Casamance: des militaires sénégalais blessés témoignent
Le pouvoir sénégalais incarné par Macky Sall est dans l’embarras. Il parvient de moins en moins à dissimuler que son offensive militaire, qui devait éliminer les bases du Mouvement des Forces Démocratiques de la Casamance (MFDC), a échoué.
Une fois en vie, les militaires sénégalais blessés racontent enfin une version bien différente de celle officielle des forces armées sénégalaises qu’ils décrivent déshonorante pour eux et pour les morts au combat.
Vingt-trois soldats gravement blessés dans les récentes embuscades tendues par des combattants du Mouvement des Forces Démocratiques de la Casamance (MFDC), actuellement en soins intensifs à l’infirmerie-hôpital militaire de Ouakam à Dakar, témoignent de leur calvaire.
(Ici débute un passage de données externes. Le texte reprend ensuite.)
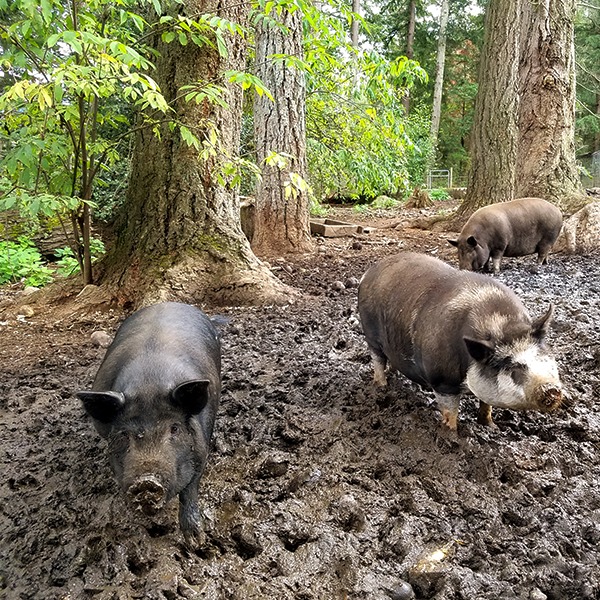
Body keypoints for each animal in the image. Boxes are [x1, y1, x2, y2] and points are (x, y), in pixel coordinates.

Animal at [76, 302, 221, 548]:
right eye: (124, 434)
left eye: (174, 428)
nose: (146, 481)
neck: (149, 384)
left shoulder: (202, 448)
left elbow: (190, 490)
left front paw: (196, 542)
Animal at [356, 253, 564, 432]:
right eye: (514, 369)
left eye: (544, 358)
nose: (551, 388)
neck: (499, 325)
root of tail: (369, 272)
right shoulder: (443, 381)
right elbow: (450, 412)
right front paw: (452, 434)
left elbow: (486, 404)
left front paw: (491, 426)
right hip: (370, 333)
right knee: (377, 359)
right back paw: (382, 387)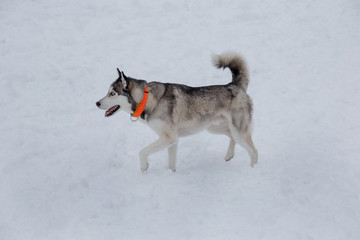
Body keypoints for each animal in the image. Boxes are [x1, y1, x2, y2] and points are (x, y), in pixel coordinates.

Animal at [97, 52, 258, 172]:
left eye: (112, 93)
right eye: (107, 92)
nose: (97, 103)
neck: (147, 99)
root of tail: (235, 85)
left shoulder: (168, 138)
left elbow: (142, 151)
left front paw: (144, 167)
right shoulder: (172, 140)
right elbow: (171, 163)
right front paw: (171, 175)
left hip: (237, 130)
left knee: (254, 152)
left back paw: (253, 170)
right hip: (214, 128)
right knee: (233, 138)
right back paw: (229, 155)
Dans la forêt de Nyassia, le caporal A* a reçu deux balles qui ont traversé son corps. Il a perdu beaucoup de sang avant d’être secouru et transporté à Dakar. « A 26 ans, je ne comprenais pas ce que c’est, faire la guerre en Casamance. Je n’ai rien oublié de ce que m’ont raconté les adultes! Ce que j’ai vécu ce mois-ci en Casamance est une expérience qui est traumatisante pour toute ma vie. Nous avons subi de lourdes pertes. J’ai perdu six de mes compagnons sur place. C’est terrible. Nous n’avons rien vu venir. Les ordres n’étaient pas claires et la radio n’a pas fonctionné. Au fait, nous nous sommes perdus dans la brousse et on nous a abandonnés… ».
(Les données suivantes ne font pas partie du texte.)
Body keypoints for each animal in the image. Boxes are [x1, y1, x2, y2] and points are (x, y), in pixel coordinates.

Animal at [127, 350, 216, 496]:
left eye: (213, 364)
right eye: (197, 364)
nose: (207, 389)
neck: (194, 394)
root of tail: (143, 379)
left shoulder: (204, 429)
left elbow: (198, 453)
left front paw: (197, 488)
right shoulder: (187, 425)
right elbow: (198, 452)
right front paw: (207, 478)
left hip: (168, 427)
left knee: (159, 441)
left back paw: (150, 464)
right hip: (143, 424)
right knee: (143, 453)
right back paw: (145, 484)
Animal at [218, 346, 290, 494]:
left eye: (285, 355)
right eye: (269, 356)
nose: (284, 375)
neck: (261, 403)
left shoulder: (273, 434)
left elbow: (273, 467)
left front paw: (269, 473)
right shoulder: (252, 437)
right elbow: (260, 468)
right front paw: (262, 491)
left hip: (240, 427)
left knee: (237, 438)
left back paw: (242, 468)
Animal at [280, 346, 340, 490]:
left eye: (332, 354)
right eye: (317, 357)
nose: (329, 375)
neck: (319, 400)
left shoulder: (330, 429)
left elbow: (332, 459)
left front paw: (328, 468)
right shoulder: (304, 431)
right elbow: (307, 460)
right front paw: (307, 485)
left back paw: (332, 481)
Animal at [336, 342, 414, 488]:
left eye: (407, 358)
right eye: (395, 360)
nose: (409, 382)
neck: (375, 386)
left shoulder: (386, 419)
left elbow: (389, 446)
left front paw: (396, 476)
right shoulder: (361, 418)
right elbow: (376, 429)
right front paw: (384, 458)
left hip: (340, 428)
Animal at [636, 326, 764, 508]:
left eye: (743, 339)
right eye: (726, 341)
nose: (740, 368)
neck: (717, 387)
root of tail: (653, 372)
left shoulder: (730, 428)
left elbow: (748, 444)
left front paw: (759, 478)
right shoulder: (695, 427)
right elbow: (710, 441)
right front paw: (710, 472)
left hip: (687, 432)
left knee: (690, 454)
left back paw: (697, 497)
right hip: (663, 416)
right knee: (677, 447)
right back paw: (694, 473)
« Regardez moi« , raconte l’adjudant S*, « je ne peux plus me servir de mes jambes et de mes bras. Mais j’ai deux amis qui sont tombés, nos munitions étaient épuisées et lorsque nous quittons les lieux, des obus de Bazookas et de RPG venaient de partout. J’ai eu de la chance. Moi, je peux voir ma famille, pour les autres on ne verra même pas leur corps pour les enterrer dignement. » Larmes…
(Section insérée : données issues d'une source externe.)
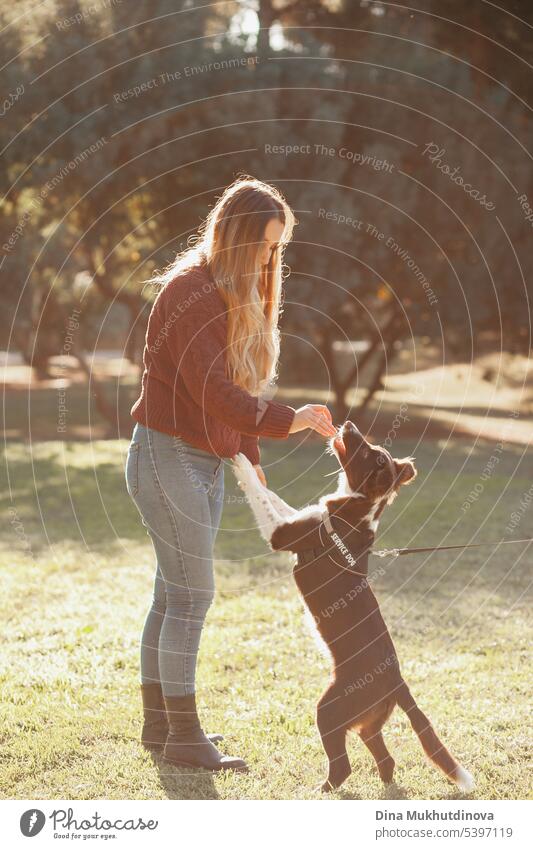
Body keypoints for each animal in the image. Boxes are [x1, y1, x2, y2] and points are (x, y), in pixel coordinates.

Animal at [231, 424, 472, 796]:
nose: (348, 425)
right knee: (386, 759)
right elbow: (276, 499)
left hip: (330, 708)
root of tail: (397, 681)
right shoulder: (300, 517)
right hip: (367, 722)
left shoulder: (282, 535)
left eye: (369, 453)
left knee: (343, 766)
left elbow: (262, 498)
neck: (357, 512)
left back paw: (321, 791)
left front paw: (241, 462)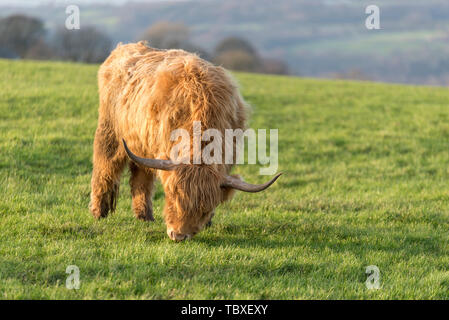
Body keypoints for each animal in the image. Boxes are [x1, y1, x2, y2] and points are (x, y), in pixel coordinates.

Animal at [88, 43, 280, 242]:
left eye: (204, 210)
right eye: (174, 198)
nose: (178, 235)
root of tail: (124, 48)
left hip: (141, 145)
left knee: (141, 179)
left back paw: (145, 216)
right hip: (109, 133)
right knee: (105, 168)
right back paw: (98, 212)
Le soldat de 1ère classe, C* dira : « Notre hiérarchie nous a trahi. Nous sommes restés deux jours sans ravitaillement parce que nous ne savons pas où se trouvent les rebelles. Nous n’avions que des informations erronées. En quittant Toubacouta, notre véhicule a sauté sur une mine. Je suis projeté près de dix mètres contre des arbres. J’ai eu cinq fractures. Jusqu’à présent je ne sais rien des éléments de ma section et Macky Sall qui n’a aucun enfant ou parent proche dans le contingent nous a sacrifié. Nous sommes les vivants perdants ».
En fin mai 2021, l’armée sénégalaise, épaulée par des mercenaires étrangers, a pilonné à l’arme lourde des villages de Casamance dans la zone contrôlée par le MFDC. Mais, passé le choc, les hommes armés des indépendantistes se sont organisés. Ils sont retournés à ce qu’ils ont pratiqué à merveille de 1983 à 2008 contre les troupes d’occupation sénégalaise: la guérilla. Ces derniers jours, les rebelles sont même passés à l’offensive.
Le MFDC estime avoir le temps pour lui et peut compter sur le soutien d’une bonne partie des Casamançais, une majorité silencieuse renforcée depuis les exactions commises sur les civils par l’armée sénégalaise (massacres, viols, tortures, humiliation aux checkpoints, spoliations des terres, emprisonnements injustes, …).